(Dataset items)
※

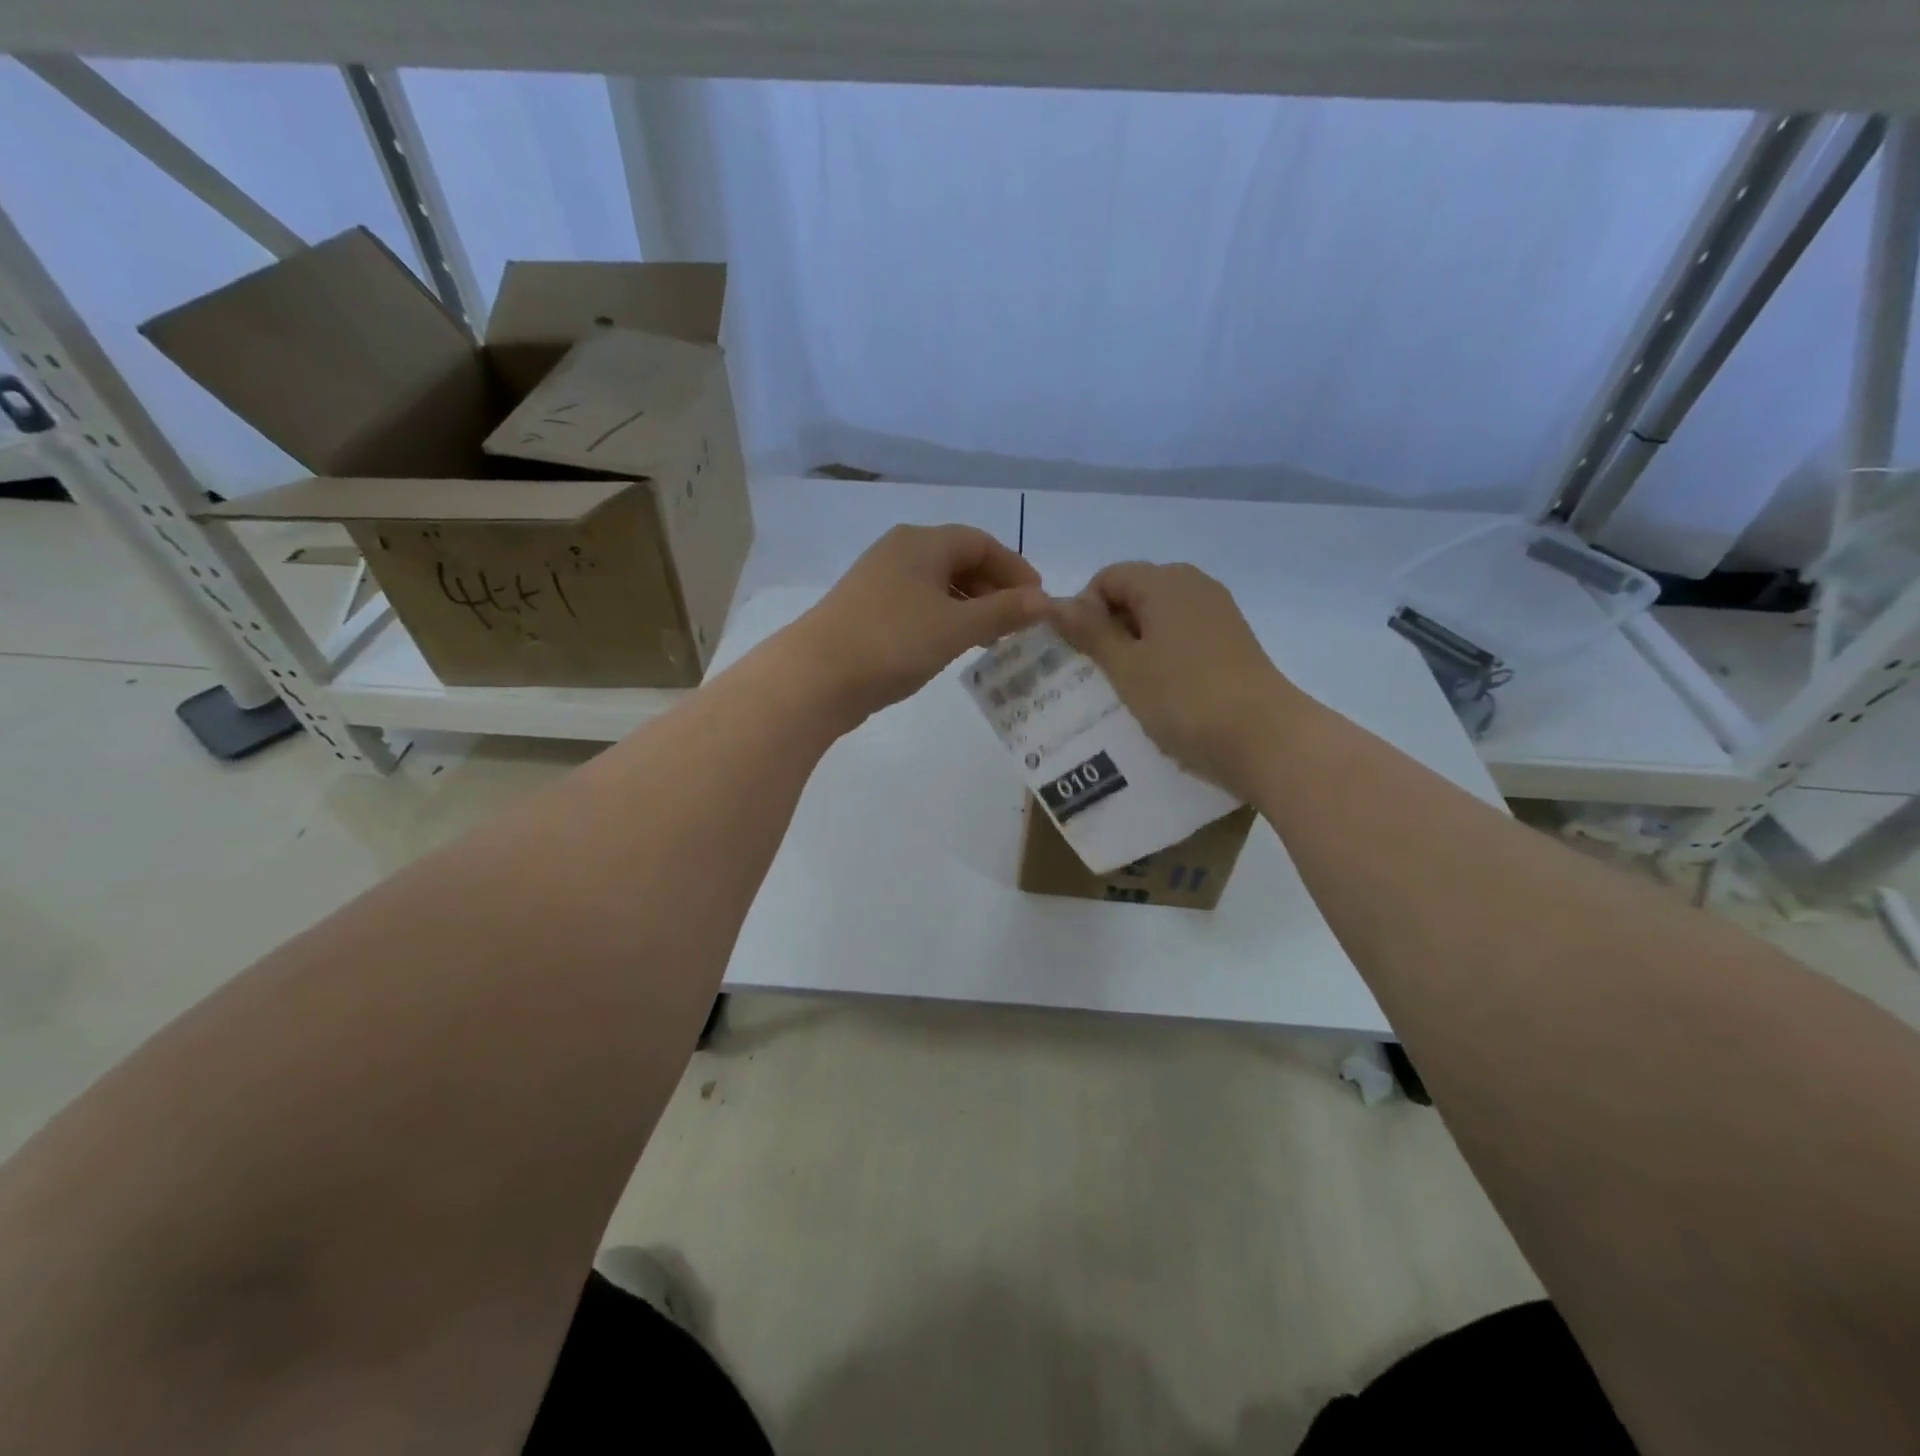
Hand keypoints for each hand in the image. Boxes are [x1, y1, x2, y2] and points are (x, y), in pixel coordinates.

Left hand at [788, 524, 1048, 724]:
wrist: (815, 676)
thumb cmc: (893, 642)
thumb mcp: (956, 627)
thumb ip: (1003, 612)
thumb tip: (1046, 601)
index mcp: (922, 543)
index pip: (982, 543)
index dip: (1015, 569)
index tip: (1038, 601)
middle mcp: (900, 552)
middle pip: (959, 561)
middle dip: (994, 589)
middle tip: (1018, 623)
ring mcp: (879, 581)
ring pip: (938, 585)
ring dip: (970, 607)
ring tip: (991, 638)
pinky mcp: (867, 610)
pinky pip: (918, 605)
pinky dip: (944, 619)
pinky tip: (952, 645)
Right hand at [1050, 562, 1307, 797]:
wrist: (1267, 739)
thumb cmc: (1185, 699)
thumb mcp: (1126, 667)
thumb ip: (1090, 632)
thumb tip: (1055, 602)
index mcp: (1164, 581)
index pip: (1107, 578)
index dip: (1084, 610)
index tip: (1081, 654)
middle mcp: (1194, 586)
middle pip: (1134, 594)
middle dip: (1108, 629)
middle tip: (1096, 675)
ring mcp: (1218, 614)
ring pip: (1159, 619)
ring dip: (1135, 648)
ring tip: (1125, 690)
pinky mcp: (1233, 643)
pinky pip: (1183, 639)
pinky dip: (1163, 658)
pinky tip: (1161, 695)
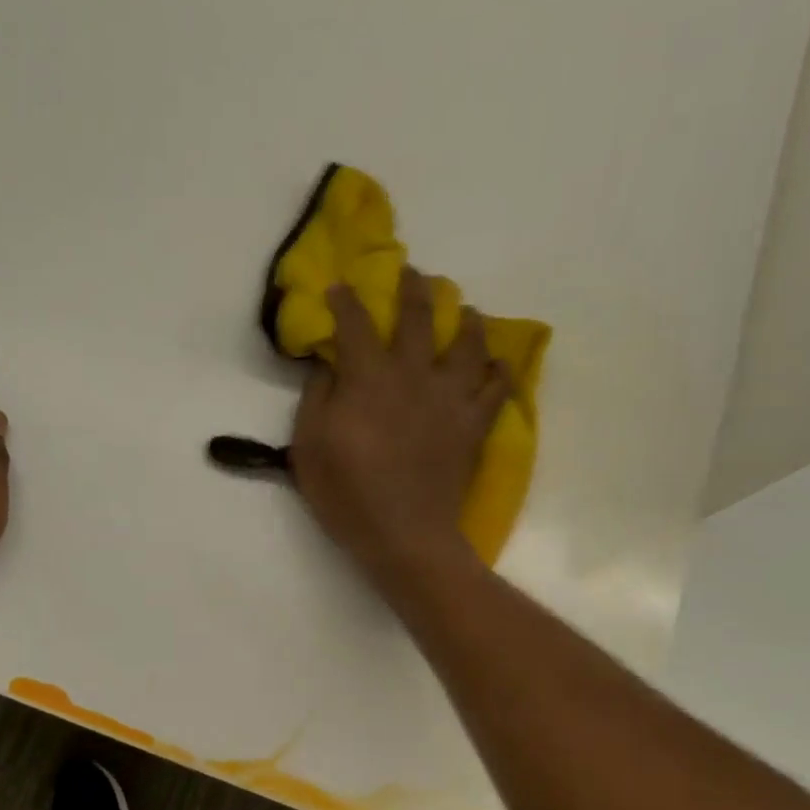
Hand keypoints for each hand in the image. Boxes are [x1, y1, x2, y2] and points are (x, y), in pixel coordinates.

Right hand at [291, 267, 508, 594]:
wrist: (405, 535)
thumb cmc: (348, 494)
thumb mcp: (310, 448)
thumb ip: (316, 399)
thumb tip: (327, 366)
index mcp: (369, 378)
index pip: (357, 324)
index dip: (347, 300)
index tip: (340, 286)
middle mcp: (414, 375)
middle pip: (421, 317)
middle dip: (414, 288)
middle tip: (413, 273)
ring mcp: (451, 398)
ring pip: (470, 343)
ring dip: (467, 319)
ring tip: (466, 310)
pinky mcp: (474, 424)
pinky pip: (497, 388)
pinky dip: (499, 371)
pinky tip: (497, 364)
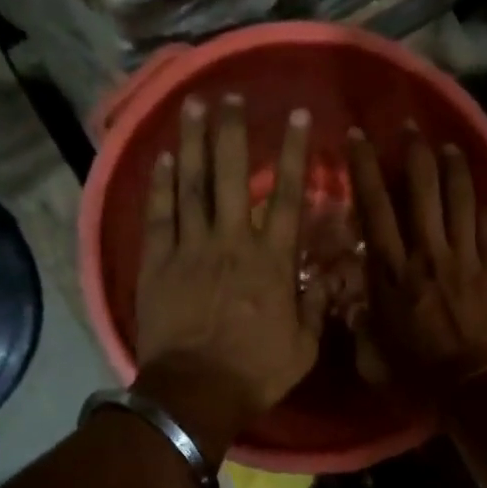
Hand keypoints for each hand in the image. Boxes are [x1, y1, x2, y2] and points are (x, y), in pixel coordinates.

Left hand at [134, 96, 326, 453]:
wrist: (195, 392)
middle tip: (232, 95)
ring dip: (194, 142)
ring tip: (194, 105)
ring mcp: (190, 249)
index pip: (287, 196)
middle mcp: (231, 242)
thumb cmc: (256, 372)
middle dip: (233, 132)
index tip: (298, 117)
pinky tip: (164, 156)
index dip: (294, 153)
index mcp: (272, 261)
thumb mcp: (305, 347)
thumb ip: (316, 307)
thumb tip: (328, 277)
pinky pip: (159, 214)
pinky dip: (161, 183)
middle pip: (232, 175)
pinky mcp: (157, 262)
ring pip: (192, 184)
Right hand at [347, 126, 486, 399]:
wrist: (477, 388)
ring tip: (448, 145)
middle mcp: (426, 254)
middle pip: (420, 189)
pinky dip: (479, 204)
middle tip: (410, 126)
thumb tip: (353, 304)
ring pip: (458, 198)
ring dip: (452, 166)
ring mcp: (464, 258)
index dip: (365, 169)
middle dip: (413, 152)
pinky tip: (476, 191)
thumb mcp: (373, 356)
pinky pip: (486, 225)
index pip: (375, 209)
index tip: (359, 138)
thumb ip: (360, 324)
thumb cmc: (419, 377)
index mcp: (391, 274)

※

▶ **Assignment**
Every entry must be transcribed exactly. Pictures do not belong in the copy.

▶ **Answer section**
Hand keypoints for each hand in the image. Boxes are [x1, y1, x2, y2] and points are (x, y), in pixel coordinates.

Left hand at [788, 524, 1048, 724]:
wrist: (815, 676)
thumb cmc: (893, 642)
thumb mcp: (956, 627)
thumb ip: (1003, 612)
thumb tip: (1046, 601)
index mcp: (922, 543)
index pip: (982, 543)
index dip: (1015, 569)
index tip: (1038, 601)
middle mcp: (900, 552)
middle pip: (959, 561)
middle dip: (994, 589)
middle tip: (1018, 623)
ring mcp: (879, 581)
ring pip: (938, 585)
ring dip: (970, 607)
ring tip: (991, 638)
pinky mcp: (867, 610)
pinky pip: (918, 605)
pinky dip: (944, 619)
pinky tip: (952, 645)
Right hand at [1050, 562, 1307, 797]:
wrist: (1267, 739)
thumb cmc: (1185, 699)
thumb mcp: (1126, 667)
thumb ip: (1090, 632)
thumb tip: (1055, 602)
index mcp: (1164, 581)
index pip: (1107, 578)
index dip: (1084, 610)
index tip: (1081, 654)
middle mcp: (1194, 586)
middle pip: (1134, 594)
middle dip: (1108, 629)
middle tip: (1096, 675)
ring mcp: (1218, 614)
ring pip: (1159, 619)
ring dip: (1135, 648)
ring tip: (1125, 690)
pinky mcp: (1233, 643)
pinky pip: (1183, 639)
pinky dip: (1163, 658)
pinky tip: (1161, 695)
Hand keypoints for each hand in the image. Boxes are [x1, y1, x2, y2] and points are (x, y), in pixel coordinates.

Right hand at [291, 267, 508, 594]:
wrist: (405, 535)
thumb cmc: (348, 494)
thumb mcp: (310, 448)
thumb ip: (316, 399)
thumb tip: (327, 366)
index mcp: (369, 378)
index pip: (357, 324)
index dip: (347, 300)
index tip: (340, 286)
middle mcp: (414, 375)
middle pip: (421, 317)
middle dip: (414, 288)
middle tip: (413, 273)
ring mcp: (451, 398)
ring pip: (470, 343)
ring dip: (467, 319)
ring tip: (466, 310)
pinky mcp: (474, 424)
pinky pip: (497, 388)
pinky dip: (499, 371)
pinky tip: (497, 364)
Hand keypoints for each hand in the image. Boxes are [x1, y1, x2, y2] and points are (x, y), in pixel coordinates.

Left hand at [134, 96, 326, 453]:
wrist: (195, 392)
middle tip: (232, 95)
ring dip: (194, 142)
ring tip: (194, 105)
ring mcp: (190, 249)
index pip: (287, 196)
middle mcp: (231, 242)
thumb cmc: (256, 372)
middle dip: (233, 132)
index tip: (298, 117)
pinky tip: (164, 156)
index dip: (294, 153)
index mcp: (272, 261)
thumb mcp: (305, 347)
thumb ip: (316, 307)
thumb tip: (328, 277)
pinky pip: (159, 214)
pinky dip: (161, 183)
middle pip: (232, 175)
pinky mcp: (157, 262)
ring pip: (192, 184)
Right hand at [347, 126, 486, 399]:
wrist: (477, 388)
ring tip: (448, 145)
middle mcp: (426, 254)
middle pip: (420, 189)
pinky dip: (479, 204)
middle tip: (410, 126)
thumb tip: (353, 304)
ring pip: (458, 198)
ring dip: (452, 166)
ring mcp: (464, 258)
index dip: (365, 169)
middle dip: (413, 152)
pinky tip: (476, 191)
thumb mcp: (373, 356)
pinky pip: (486, 225)
index pip: (375, 209)
index tip: (359, 138)
thumb ip: (360, 324)
thumb cmc: (419, 377)
index mcp: (391, 274)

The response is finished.